Il verderame è un fungicida naturale molto utilizzato in agricoltura e giardinaggio per prevenire e curare diversi tipi di malattie fungine che possono colpire le piante. Questo prodotto viene ottenuto facendo macerare in acqua delle lamine di rame, da cui deriva il tipico colore verde-azzurro. Già in tempi antichi il verderame veniva impiegato come rimedio contro muffe, oidio e altri parassiti.

Oggi rappresenta un valido strumento di lotta integrata, grazie alla sua azione preventiva su un ampio spettro di patogeni. Viene utilizzato soprattutto su vite, ulivo, ortaggi e piante ornamentali, seguendo le dosi e modalità d’uso indicate sulla confezione. Essendo di origine naturale, il verderame ha un impatto ambientale ridotto rispetto ad altri prodotti di sintesi.

Va però gestito con attenzione, evitando accumuli eccessivi nel terreno.

Quali sono le malattie più comuni che possono essere trattate con il verderame?

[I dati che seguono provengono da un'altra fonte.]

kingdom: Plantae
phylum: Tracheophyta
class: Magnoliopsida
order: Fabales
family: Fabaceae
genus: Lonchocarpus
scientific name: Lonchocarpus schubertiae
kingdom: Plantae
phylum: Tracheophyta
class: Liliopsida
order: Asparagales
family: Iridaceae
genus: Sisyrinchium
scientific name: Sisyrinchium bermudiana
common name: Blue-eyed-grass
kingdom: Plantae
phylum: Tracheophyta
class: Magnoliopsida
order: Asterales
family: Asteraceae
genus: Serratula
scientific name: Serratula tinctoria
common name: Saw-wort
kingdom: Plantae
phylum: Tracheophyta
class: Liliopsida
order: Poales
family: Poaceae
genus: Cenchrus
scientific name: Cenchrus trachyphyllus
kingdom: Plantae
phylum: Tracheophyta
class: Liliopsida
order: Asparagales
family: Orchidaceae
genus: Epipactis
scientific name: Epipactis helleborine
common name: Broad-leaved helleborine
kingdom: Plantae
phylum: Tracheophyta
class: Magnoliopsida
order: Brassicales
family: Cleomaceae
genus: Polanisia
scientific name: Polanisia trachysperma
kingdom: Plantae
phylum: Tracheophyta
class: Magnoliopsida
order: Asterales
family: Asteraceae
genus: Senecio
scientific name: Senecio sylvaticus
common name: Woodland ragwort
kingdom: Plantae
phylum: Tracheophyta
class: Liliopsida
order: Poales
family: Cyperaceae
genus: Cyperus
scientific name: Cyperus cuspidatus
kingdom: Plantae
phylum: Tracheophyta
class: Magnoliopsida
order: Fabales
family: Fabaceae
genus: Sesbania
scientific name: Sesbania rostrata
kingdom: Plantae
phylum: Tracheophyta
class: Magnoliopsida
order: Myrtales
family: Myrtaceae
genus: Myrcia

È efficace nel trattamento e nella prevenzione di diverse malattie fungine e batteriche che colpiscono le piante. Ecco alcune delle più comuni:

  1. Peronospora: una malattia fungina che colpisce molte specie di piante, specialmente le viti e le verdure come i pomodori e le patate.
  2. Ticchiolatura: una malattia fungina che attacca alberi da frutto, in particolare il melo e il pero.
  3. Ruggine: un gruppo di malattie fungine che si manifestano con macchie di colore ruggine sulle foglie e possono colpire un’ampia varietà di piante.
  4. Antracnosi: una malattia fungina che causa lesioni scure su frutti, foglie e rami, diffusa tra frutteti e piante ornamentali.
  5. Batteriosi: diverse malattie causate da batteri, come il cancro batterico, che possono essere in parte controllate tramite l’uso di verderame.
  6. Marciume delle radici: causato da vari funghi del suolo, il verderame può aiutare a limitare la diffusione della malattia se applicato preventivamente.

È importante notare che funziona meglio come misura preventiva piuttosto che curativa. L’applicazione dovrebbe avvenire prima che le malattie si manifestino o al primo segno di infezione, seguendo le indicazioni specifiche per la coltura e la malattia da trattare.

Quando va somministrato alle piante?

L’applicazione del verderame sulle piante deve avvenire nei momenti opportuni per garantirne efficacia e sicurezza. Il periodo migliore per la distribuzione è quello di riposo vegetativo, quando le piante sono spoglie e non in attiva crescita. Ciò significa durante i mesi autunnali e invernali, da novembre fino a febbraio.

In questa fase, il verderame svolge una fondamentale azione preventiva contro muffe e funghi che possono attaccare gemme e organi legnosi. È molto importante intervenire su piante completamente asciutte, evitando l’impiego dopo piogge o rugiade. La presenza di umidità potrebbe provocare ustioni fogliari.

Quante volte applicarlo?

Per un corretto utilizzo ed evitare accumuli eccessivi di rame, è importante rispettare alcuni intervalli tra i trattamenti. La normativa prevede un intervallo minimo di 20 giorni tra due applicazioni di rameici. Ciò permette una graduale degradazione del metallo ed evita il superamento dei limiti consentiti.

In particolare, prima della raccolta va osservato un periodo di sospensione di almeno 3 settimane dall’ultimo trattamento. Questo lasso di tempo consente l’eliminazione dei residui di rame dalla superficie dei frutti. Oltre a rispettare gli intervalli, è bene non superare le dosi indicate e alternare il verderame con altri prodotti, per non sovraccaricare la pianta di rame.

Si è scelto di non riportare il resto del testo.